>> begin Selected passage

As I started to see kind of everything a little bit more clearly, I kind of panicked because I didn't know how to build a life based around this new awareness. I saw all of these things in my life that I needed to change, but it started to feel really overwhelming when you think about every piece of the puzzle that's gonna have to shift in order for you to show up in greater alignment. I was gonna have to maybe ruffle some feathers at work. I was gonna have to change.

 

my personal relationships. was gonna have to change the way I was showing up with my friends and my family and the people in my romantic relationships. And it really, it felt very overwhelming at first. But over time as I chipped away at it, what ultimately was left was the big question of, okay, I've done this work in my personal life, my relationships, but what about my career? And what do I do with that? And that was sort of the last kind of hurdle.

 

in this journey that I was on, because I think for a lot of us, we connect identity and purpose with our career. And that's where, for me, I think the work really started to begin, because the question I get again and again in coaching is, I want to feel more purpose-driven. I want to feel more aligned in my career. And how do I figure that out? And how do I get clear on that and how to move forward in that space?

 

through coaching, one of the conversations that we have when you're in this space is just taking a little bit of inventory around what is it that you do in your life that makes you feel alive? Or can you identify areas in your life where you enter a flow state, where you kind of lose track of time, you forget to eat lunch, and you're missing things around you because you're so wrapped up and passionate about the work that you're in? Are there things in your life that make you feel like you're

 

You have meaning. Are there things that continually come back and pull at you? And are there things that you're willing to learn and evolve within even when that learning process is difficult or more challenging than you would like it to be?

 

And interestingly enough, research around meditation and psychological flexibility shows that as people become more self-aware and emotionally regulated, which is what I'm talking about in the last two episodes, when people kind of cross those bridges, they become a lot less rigid about how they define themselves.

 

And studies suggest that meditation and nervous system regulation practices actually increase our cognitive flexibility, meaning our ability to adapt, of reconsider our identity and who we are and move beyond our automatic thinking patterns and kind of past conditioning and evolve into something new. And I think that's really important because purpose requires that flexibility. And that is why for this month, this is the

 

third episode in this series because without those nervous system tools and that identity work, it's very difficult to take action on any identity shift or purpose shift without that foundation and studies support that again and again because as you develop those skills, your ability to see yourself differently and take action to create a new identity becomes so much stronger because in order to connect with your

 

purpose, we have to stop identifying with only one version of yourself and be open to creating a newer version, a more evolved version of yourself and all of the discomforts that will come with that.

>> end Selected passage
>> begin Dataset entries

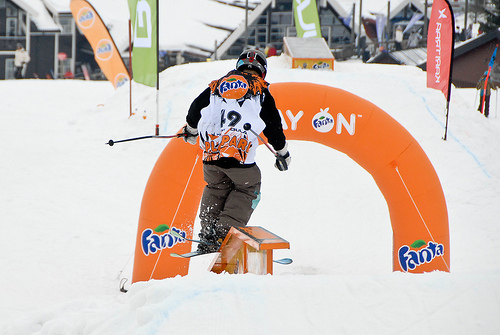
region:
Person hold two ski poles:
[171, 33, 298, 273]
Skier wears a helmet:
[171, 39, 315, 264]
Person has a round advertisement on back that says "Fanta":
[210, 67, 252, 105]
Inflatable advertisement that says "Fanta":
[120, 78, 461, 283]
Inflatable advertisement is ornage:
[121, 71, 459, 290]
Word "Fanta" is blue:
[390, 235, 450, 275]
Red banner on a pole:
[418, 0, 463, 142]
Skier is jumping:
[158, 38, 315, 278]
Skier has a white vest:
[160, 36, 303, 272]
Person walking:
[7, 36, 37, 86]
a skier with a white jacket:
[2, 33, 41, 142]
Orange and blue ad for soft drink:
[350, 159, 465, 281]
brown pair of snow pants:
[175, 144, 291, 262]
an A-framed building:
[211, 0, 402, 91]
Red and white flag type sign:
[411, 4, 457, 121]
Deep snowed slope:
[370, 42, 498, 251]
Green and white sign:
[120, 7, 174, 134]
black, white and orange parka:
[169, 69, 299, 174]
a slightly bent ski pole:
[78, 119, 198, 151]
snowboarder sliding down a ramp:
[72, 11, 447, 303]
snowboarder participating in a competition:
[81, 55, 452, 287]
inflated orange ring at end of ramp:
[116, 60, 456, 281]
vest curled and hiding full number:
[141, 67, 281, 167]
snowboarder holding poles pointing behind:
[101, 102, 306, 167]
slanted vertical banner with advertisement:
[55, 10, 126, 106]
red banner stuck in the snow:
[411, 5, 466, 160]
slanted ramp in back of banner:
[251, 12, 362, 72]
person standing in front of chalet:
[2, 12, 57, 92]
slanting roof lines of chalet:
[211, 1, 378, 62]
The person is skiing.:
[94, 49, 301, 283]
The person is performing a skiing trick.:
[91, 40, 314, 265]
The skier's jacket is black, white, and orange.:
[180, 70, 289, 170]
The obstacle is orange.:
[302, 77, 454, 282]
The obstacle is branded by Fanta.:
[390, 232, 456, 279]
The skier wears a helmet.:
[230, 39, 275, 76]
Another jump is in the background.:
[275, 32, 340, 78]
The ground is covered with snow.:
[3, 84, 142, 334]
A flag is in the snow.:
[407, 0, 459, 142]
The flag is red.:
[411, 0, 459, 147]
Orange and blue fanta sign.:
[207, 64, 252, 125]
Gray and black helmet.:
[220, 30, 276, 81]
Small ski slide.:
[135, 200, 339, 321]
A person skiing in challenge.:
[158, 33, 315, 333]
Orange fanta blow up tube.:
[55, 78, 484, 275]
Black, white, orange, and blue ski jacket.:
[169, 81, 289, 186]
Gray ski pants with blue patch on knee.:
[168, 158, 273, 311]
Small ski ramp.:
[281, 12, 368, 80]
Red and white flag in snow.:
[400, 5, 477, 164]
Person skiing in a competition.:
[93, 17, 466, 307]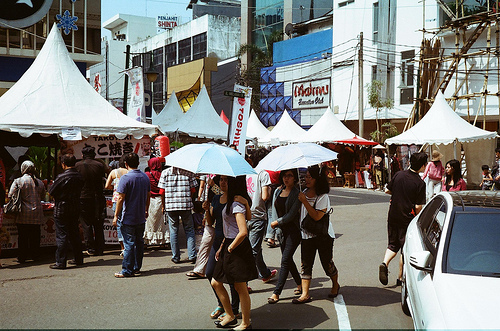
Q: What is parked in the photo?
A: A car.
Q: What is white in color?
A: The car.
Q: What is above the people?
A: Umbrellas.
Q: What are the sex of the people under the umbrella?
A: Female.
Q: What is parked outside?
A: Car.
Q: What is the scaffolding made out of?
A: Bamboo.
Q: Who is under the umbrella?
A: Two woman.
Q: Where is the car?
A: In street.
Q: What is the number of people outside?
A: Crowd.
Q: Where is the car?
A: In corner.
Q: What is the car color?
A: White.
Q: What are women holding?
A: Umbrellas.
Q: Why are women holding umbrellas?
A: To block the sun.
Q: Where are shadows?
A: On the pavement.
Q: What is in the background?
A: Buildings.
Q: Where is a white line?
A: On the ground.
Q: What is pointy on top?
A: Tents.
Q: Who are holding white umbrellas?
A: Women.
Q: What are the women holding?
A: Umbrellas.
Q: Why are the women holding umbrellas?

>> end Dataset entries

List of tasks:
a: Set down the talk on finding purpose in one's career word for word, everything from "third episode in" down to "come with that.".
b: Resume the talk on finding purpose in one's career, picking up right after its final sentence.

Results for each task:
a:
third episode in this series because without those nervous system tools and that identity work, it's very difficult to take action on any identity shift or purpose shift without that foundation and studies support that again and again because as you develop those skills, your ability to see yourself differently and take action to create a new identity becomes so much stronger because in order to connect with your

 

purpose, we have to stop identifying with only one version of yourself and be open to creating a newer version, a more evolved version of yourself and all of the discomforts that will come with that.

b:
 

One of the things I loved so much about this work and research on purpose that I've been doing is being able to look back and explore my childhood ⁓ and really think through who I was and what I was passionate about before I kind of got conditioned or told what I was good at or what I should do. And I think sometimes the clues to our purpose really does go all the way back to childhood. And it's not because

 

There's this like secret destiny that lies back in that time. But it's because during those early ages, our wiring of who we are and what lights us up is so much clearer because we haven't been clouded with so many outside influences just yet, or even experiences just yet. When I look back at my own childhood, I do feel like there were kind of signs everywhere.

 

Growing up, I developed a passion for speech and debate and writing and communication. And really at the root of it was trying to understand how ideas worked and how other people were thinking. Within that was this desire to help people feel understood and kind of mediate challenges. That was something that really lit me up. I've always been, I don't think pacifist is necessarily the right word, but I've never really liked conflict.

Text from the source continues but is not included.